Гаснут, вянут в окнах лиловые дали осеннего вечера. Как громадные
черные пальцы, упираются в небо шесть фабричных труб, стемнились купола церквей, и старые крыши, крыши, прикрывающие своим безмолвием тысячи и миллиарды человеческих бед.
— Если бы, Лэри… если бы вы могли понять меня, я все бы вам рассказал.
— Рассказывайте…
— Нет, нет, вы не поймете, вы другого ищете в жизни. То, что мы ищем, далеко и чуждо вам.
— Кто это «мы»?
— Это я и Тася.
— Тася и есть та, которую любите вы?
— Та единая, которую люблю.
— Почему же вы сказали «мы», когда вас она не любит?
— Потому что любит она — и не может любить.
Совсем погасли и очернели лиловые дали. Над трубами всплыла туча, тяжкая, как черная ледяная скала, словно тысячеголовый зверь с шестью головами поднялся над нею, колыша крыльями. Молчание осеннего сумрака повисло над городом и людьми.
— Идите, Лэри, спасибо вам, но мы не поймем друг друга никогда.
Отступает Лэри к зеркалу, оправляет, прощаясь, шляпку.
— А не хотите ли вы, маленький, со мной прокатиться?
— Нет, Лэри.
— Мы бы прокатились по парку в этом чудесном сумраке, потом забрались бы в нашу забытую комнатку… Хотите, помните?
— Нет, Лэри.
— Может быть, я бы утешила глупого мальчика, который думает о белых крылышках, о чистеньких платьицах, о глазах голубиных, о вечном чувстве любви.
— Нет.
— Может быть, радость ему показалась бы милей печали. Может быть, вместо того чтобы о мертвом плакать, он засмеялся бы над радостью живой.
— Нет и нет, Лэри, милая, уходите от меня.
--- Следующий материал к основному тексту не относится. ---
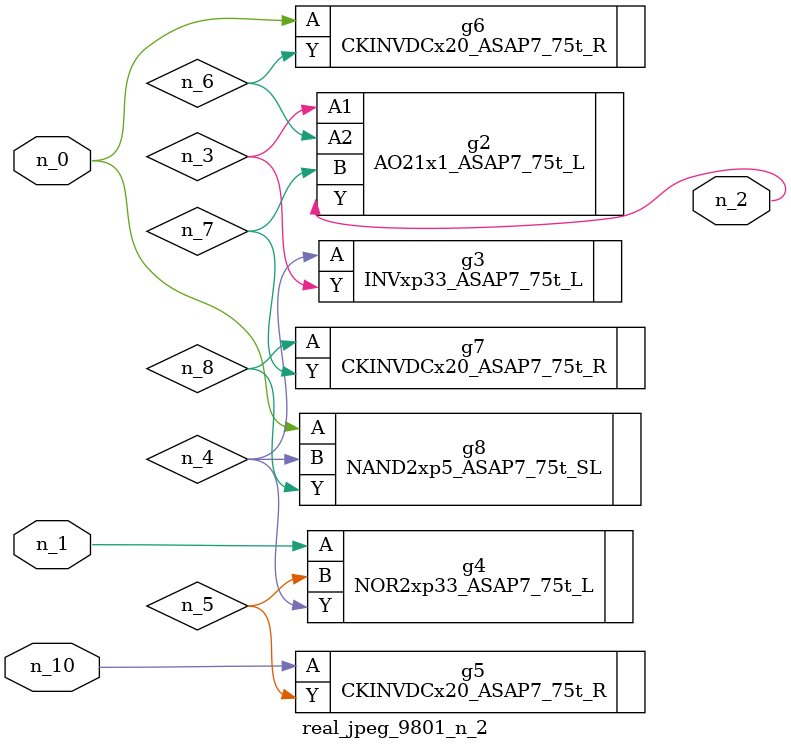
<source format=v>
module real_jpeg_9801_n_2 (n_1, n_10, n_0, n_2);

input n_1;
input n_10;
input n_0;

output n_2;

wire n_5;
wire n_4;
wire n_8;
wire n_6;
wire n_7;
wire n_3;

CKINVDCx20_ASAP7_75t_R g6 ( 
.A(n_0),
.Y(n_6)
);

NAND2xp5_ASAP7_75t_SL g8 ( 
.A(n_0),
.B(n_4),
.Y(n_8)
);

NOR2xp33_ASAP7_75t_L g4 ( 
.A(n_1),
.B(n_5),
.Y(n_4)
);

AO21x1_ASAP7_75t_L g2 ( 
.A1(n_3),
.A2(n_6),
.B(n_7),
.Y(n_2)
);

INVxp33_ASAP7_75t_L g3 ( 
.A(n_4),
.Y(n_3)
);

CKINVDCx20_ASAP7_75t_R g7 ( 
.A(n_8),
.Y(n_7)
);

CKINVDCx20_ASAP7_75t_R g5 ( 
.A(n_10),
.Y(n_5)
);


endmodule
</source>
Встает с опечаленным, потревоженным лицом Лэри. Смотрит она сейчас чисто и невинно. Как преобразилась, — она в самом деле милая, у нее чуткое сердце.
Братски пожимает ей руку Павлик.
— Вы в самом деле милая, я хуже о вас думал, всего в вас я не понимал.
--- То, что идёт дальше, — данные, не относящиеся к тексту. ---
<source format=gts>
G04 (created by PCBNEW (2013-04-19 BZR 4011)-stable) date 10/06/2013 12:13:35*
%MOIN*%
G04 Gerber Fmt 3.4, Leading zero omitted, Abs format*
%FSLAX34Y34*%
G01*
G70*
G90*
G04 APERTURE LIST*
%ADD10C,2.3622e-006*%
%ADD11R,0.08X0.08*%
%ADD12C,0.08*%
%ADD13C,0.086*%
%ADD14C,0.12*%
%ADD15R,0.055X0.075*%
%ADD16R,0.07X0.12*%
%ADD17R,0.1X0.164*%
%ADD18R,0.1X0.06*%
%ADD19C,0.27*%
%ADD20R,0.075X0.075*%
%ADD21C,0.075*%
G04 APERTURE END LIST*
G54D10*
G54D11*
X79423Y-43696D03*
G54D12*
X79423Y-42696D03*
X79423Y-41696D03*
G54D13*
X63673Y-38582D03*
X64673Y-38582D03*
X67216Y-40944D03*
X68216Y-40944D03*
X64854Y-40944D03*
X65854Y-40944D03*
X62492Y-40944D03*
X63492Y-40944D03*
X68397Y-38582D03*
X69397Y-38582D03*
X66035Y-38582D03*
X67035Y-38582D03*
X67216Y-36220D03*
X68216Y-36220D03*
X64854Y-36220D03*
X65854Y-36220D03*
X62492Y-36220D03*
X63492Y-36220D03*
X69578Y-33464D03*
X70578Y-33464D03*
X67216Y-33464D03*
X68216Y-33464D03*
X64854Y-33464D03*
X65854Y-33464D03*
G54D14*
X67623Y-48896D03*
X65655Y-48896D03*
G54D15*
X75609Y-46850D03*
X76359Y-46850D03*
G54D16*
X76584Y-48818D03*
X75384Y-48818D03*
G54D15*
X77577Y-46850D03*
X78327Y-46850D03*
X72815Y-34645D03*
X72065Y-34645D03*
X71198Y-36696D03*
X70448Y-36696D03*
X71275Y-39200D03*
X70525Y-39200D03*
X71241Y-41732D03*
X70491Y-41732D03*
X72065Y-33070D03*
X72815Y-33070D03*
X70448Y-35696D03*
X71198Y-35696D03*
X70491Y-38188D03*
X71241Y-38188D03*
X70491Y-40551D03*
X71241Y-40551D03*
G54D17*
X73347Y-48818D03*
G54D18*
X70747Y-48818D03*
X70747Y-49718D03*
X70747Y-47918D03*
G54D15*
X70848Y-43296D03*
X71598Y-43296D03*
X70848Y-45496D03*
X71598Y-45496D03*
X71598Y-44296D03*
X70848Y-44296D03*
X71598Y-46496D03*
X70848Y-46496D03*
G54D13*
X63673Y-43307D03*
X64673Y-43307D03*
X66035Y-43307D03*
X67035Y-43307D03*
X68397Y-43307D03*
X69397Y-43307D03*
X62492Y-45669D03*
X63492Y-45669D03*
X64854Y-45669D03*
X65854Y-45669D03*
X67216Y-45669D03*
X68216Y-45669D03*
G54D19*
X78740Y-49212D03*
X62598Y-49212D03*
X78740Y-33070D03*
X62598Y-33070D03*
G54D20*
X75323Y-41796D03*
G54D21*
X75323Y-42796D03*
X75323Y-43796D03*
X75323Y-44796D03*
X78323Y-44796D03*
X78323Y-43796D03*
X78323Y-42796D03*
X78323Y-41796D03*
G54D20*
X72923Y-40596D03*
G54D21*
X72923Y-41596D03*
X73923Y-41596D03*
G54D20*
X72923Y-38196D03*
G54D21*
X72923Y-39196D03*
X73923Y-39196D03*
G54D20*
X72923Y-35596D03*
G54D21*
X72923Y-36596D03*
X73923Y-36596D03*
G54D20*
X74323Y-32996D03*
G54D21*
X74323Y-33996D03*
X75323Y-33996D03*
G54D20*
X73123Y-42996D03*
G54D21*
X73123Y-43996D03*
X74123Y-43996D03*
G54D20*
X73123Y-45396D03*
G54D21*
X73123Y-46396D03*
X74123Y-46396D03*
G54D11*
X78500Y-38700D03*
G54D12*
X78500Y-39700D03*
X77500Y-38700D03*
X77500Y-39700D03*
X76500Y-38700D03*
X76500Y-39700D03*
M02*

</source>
Тенью суровости покрылось лицо Лэри.
— Ну вот еще, не люблю я нежностей, не пристало мужчинам патоку разводить.
Уходит в своем изысканном наряде, уносит с собою какое-то скрытое тепло, и остается Павлик один.
«Заходить к вам я буду» — такие были слова ее. Что же, пусть порою приходит. Так пусто в душе Павла, она славная, пусть хотя временно заполняет пустоту.
70
На другой же день утром снова приходит навестить Павла кузина Лэри.
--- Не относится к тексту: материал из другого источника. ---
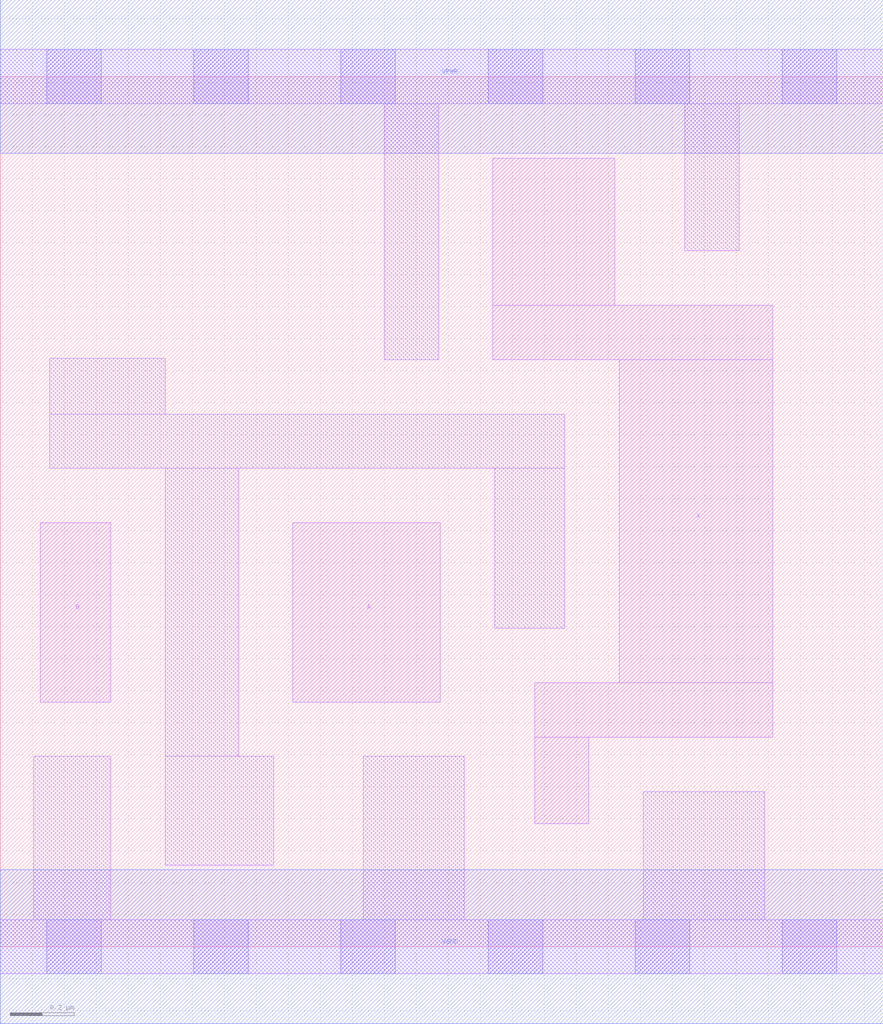
<source format=lef>
# Copyright 2020 The SkyWater PDK Authors
#
# Licensed under the Apache License, Version 2.0 (the "License");
# you may not use this file except in compliance with the License.
# You may obtain a copy of the License at
#
#     https://www.apache.org/licenses/LICENSE-2.0
#
# Unless required by applicable law or agreed to in writing, software
# distributed under the License is distributed on an "AS IS" BASIS,
# WITHOUT WARRANTIES OR CONDITIONS OF ANY KIND, either express or implied.
# See the License for the specific language governing permissions and
# limitations under the License.
#
# SPDX-License-Identifier: Apache-2.0

VERSION 5.7 ;
  NOWIREEXTENSIONATPIN ON ;
  DIVIDERCHAR "/" ;
  BUSBITCHARS "[]" ;
UNITS
  DATABASE MICRONS 200 ;
END UNITS
PROPERTYDEFINITIONS
  MACRO maskLayoutSubType STRING ;
  MACRO prCellType STRING ;
  MACRO originalViewName STRING ;
END PROPERTYDEFINITIONS
MACRO sky130_fd_sc_hdll__or2_2
  CLASS CORE ;
  FOREIGN sky130_fd_sc_hdll__or2_2 ;
  ORIGIN  0.000000  0.000000 ;
  SIZE  2.760000 BY  2.720000 ;
  SYMMETRY X Y R90 ;
  SITE unithd ;
  PIN A
    ANTENNAGATEAREA  0.138600 ;
    DIRECTION INPUT ;
    USE SIGNAL ;
    PORT
      LAYER li1 ;
        RECT 0.915000 0.765000 1.375000 1.325000 ;
    END
  END A
  PIN B
    ANTENNAGATEAREA  0.138600 ;
    DIRECTION INPUT ;
    USE SIGNAL ;
    PORT
      LAYER li1 ;
        RECT 0.125000 0.765000 0.345000 1.325000 ;
    END
  END B
  PIN X
    ANTENNADIFFAREA  0.530500 ;
    DIRECTION OUTPUT ;
    USE SIGNAL ;
    PORT
      LAYER li1 ;
        RECT 1.540000 1.835000 2.415000 2.005000 ;
        RECT 1.540000 2.005000 1.920000 2.465000 ;
        RECT 1.670000 0.385000 1.840000 0.655000 ;
        RECT 1.670000 0.655000 2.415000 0.825000 ;
        RECT 1.935000 0.825000 2.415000 1.835000 ;
    END
  END X
  PIN VGND
    DIRECTION INOUT ;
    USE GROUND ;
    PORT
      LAYER met1 ;
        RECT 0.000000 -0.240000 2.760000 0.240000 ;
    END
  END VGND
  PIN VPWR
    DIRECTION INOUT ;
    USE POWER ;
    PORT
      LAYER met1 ;
        RECT 0.000000 2.480000 2.760000 2.960000 ;
    END
  END VPWR
  OBS
    LAYER li1 ;
      RECT 0.000000 -0.085000 2.760000 0.085000 ;
      RECT 0.000000  2.635000 2.760000 2.805000 ;
      RECT 0.105000  0.085000 0.345000 0.595000 ;
      RECT 0.155000  1.495000 1.765000 1.665000 ;
      RECT 0.155000  1.665000 0.515000 1.840000 ;
      RECT 0.515000  0.255000 0.855000 0.595000 ;
      RECT 0.515000  0.595000 0.745000 1.495000 ;
      RECT 1.135000  0.085000 1.450000 0.595000 ;
      RECT 1.200000  1.835000 1.370000 2.635000 ;
      RECT 1.545000  0.995000 1.765000 1.495000 ;
      RECT 2.010000  0.085000 2.390000 0.485000 ;
      RECT 2.140000  2.175000 2.310000 2.635000 ;
    LAYER mcon ;
      RECT 0.145000 -0.085000 0.315000 0.085000 ;
      RECT 0.145000  2.635000 0.315000 2.805000 ;
      RECT 0.605000 -0.085000 0.775000 0.085000 ;
      RECT 0.605000  2.635000 0.775000 2.805000 ;
      RECT 1.065000 -0.085000 1.235000 0.085000 ;
      RECT 1.065000  2.635000 1.235000 2.805000 ;
      RECT 1.525000 -0.085000 1.695000 0.085000 ;
      RECT 1.525000  2.635000 1.695000 2.805000 ;
      RECT 1.985000 -0.085000 2.155000 0.085000 ;
      RECT 1.985000  2.635000 2.155000 2.805000 ;
      RECT 2.445000 -0.085000 2.615000 0.085000 ;
      RECT 2.445000  2.635000 2.615000 2.805000 ;
  END
  PROPERTY maskLayoutSubType "abstract" ;
  PROPERTY prCellType "standard" ;
  PROPERTY originalViewName "layout" ;
END sky130_fd_sc_hdll__or2_2
END LIBRARY

</source>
Он угрюм, он недоволен, и вдруг опять приходит кузина, до которой совсем нет ему дела. Павлу это неприятно, он хмурится, но так ласковы глаза Лэри, так не похожа она на прежнюю, что распрямляется сердце, и он улыбается.
— Вы не думайте, я к вам только на минуту, сидеть у вас я не буду, я просто пришла позвать вас пройтись.
— Куда пройтись? — все еще недружелюбно спрашивает Павел.
— Ах боже мой, ну, конечно, по улицам, солнце светит так ярко — редки такие осенние дни.
В самом деле, ей не сидится, она торопит, она отказалась даже от шоколада, который все же, как хозяин, должен был он ей предложить.
Тихо беседуя о бабушке (вот как изысканна в своих сюжетах Лэри), они выходят из квартиры; в вестибюле солнечно и ярко, молодая швейцариха с грудным ребенком раскрывает двери. Лэри щедра и оживленна, она мило беседует с женою швейцара, дает девочке золотой. Павлу все это нравится, все это словно его утешает, все легче становится ему с этой веселой, нарядной кузиной, услужливо открывает он дверь подъезда, пропускает Лэри с улыбкой, и сейчас же лицо изменяется и чернеет, он видит на тротуаре Тасю в вишневом костюме; его сердце поднимается к горлу, он бросает растерянный взгляд на Лэри и в то же время сам видит, что взволнована и Тася, — она низко опускает голову, застегивая кнопку жакета; руки ее дрогнули, она спешит пройти дальше, бросив странный взгляд на обоих: на Павла и даму его.